Try it
The records that follow are to be transcribed in full, without their images.

Data extract: Begin

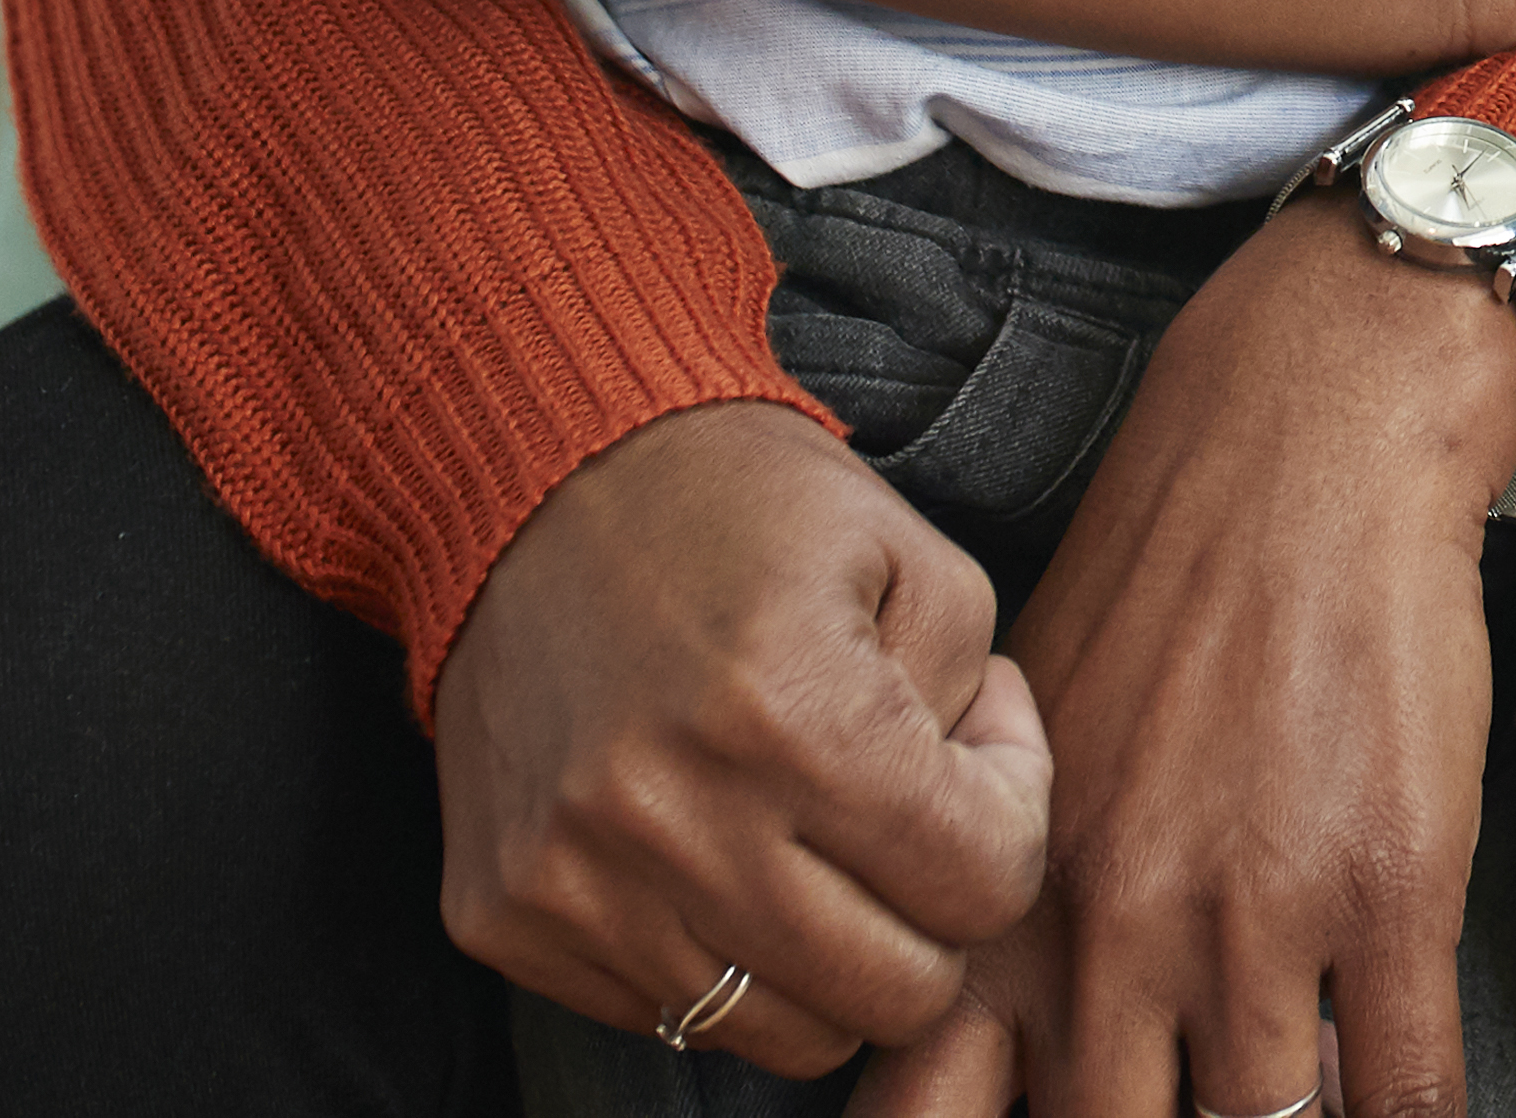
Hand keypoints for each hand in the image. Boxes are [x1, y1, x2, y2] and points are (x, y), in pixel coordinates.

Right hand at [433, 399, 1055, 1081]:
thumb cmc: (749, 512)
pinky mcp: (503, 917)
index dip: (1013, 819)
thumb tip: (984, 817)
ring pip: (782, 1036)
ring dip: (826, 956)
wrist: (538, 480)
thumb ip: (984, 704)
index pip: (983, 888)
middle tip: (906, 818)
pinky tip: (710, 847)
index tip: (973, 754)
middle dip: (932, 915)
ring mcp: (574, 883)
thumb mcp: (918, 560)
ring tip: (810, 839)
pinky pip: (661, 1015)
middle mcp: (673, 819)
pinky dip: (713, 956)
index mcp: (792, 714)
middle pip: (894, 997)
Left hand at [854, 193, 1515, 1117]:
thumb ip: (1016, 906)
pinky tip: (1409, 1108)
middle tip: (1197, 1095)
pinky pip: (1411, 1091)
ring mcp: (1258, 917)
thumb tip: (1015, 1050)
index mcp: (1008, 900)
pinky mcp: (1394, 890)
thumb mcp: (1033, 752)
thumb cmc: (1169, 584)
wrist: (1305, 440)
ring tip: (1308, 1089)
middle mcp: (1116, 929)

Data extract: End

Response for this exercise
Hand keypoints for each hand in the image. Boxes are [x1, y1, x2, y2] and points are (x, y), in pixel coordinates.

Right hand at [433, 399, 1055, 1081]:
thumb cmc: (749, 512)
pinky mcp: (503, 917)
index dip: (1013, 819)
thumb tip: (984, 817)
ring pip: (782, 1036)
ring dip: (826, 956)
wrist: (538, 480)
thumb ip: (984, 704)
index pip: (983, 888)
middle tip: (906, 818)
pinky tip: (710, 847)
index tip: (973, 754)
middle dip: (932, 915)
ring mcp: (574, 883)
thumb mcp: (918, 560)
ring tip: (810, 839)
pinky pip: (661, 1015)
middle mcp: (673, 819)
pinky dip: (713, 956)
index mcp: (792, 714)
middle pip: (894, 997)
Left hand at [854, 193, 1515, 1117]:
thumb ip: (1016, 906)
pinky tip: (1409, 1108)
middle tip: (1197, 1095)
pinky pip: (1411, 1091)
ring mcp: (1258, 917)
thumb tip: (1015, 1050)
index mcp: (1008, 900)
pinky mcp: (1394, 890)
thumb mcp: (1033, 752)
thumb cmc: (1169, 584)
wrist: (1305, 440)
ring tip: (1308, 1089)
middle mcp: (1116, 929)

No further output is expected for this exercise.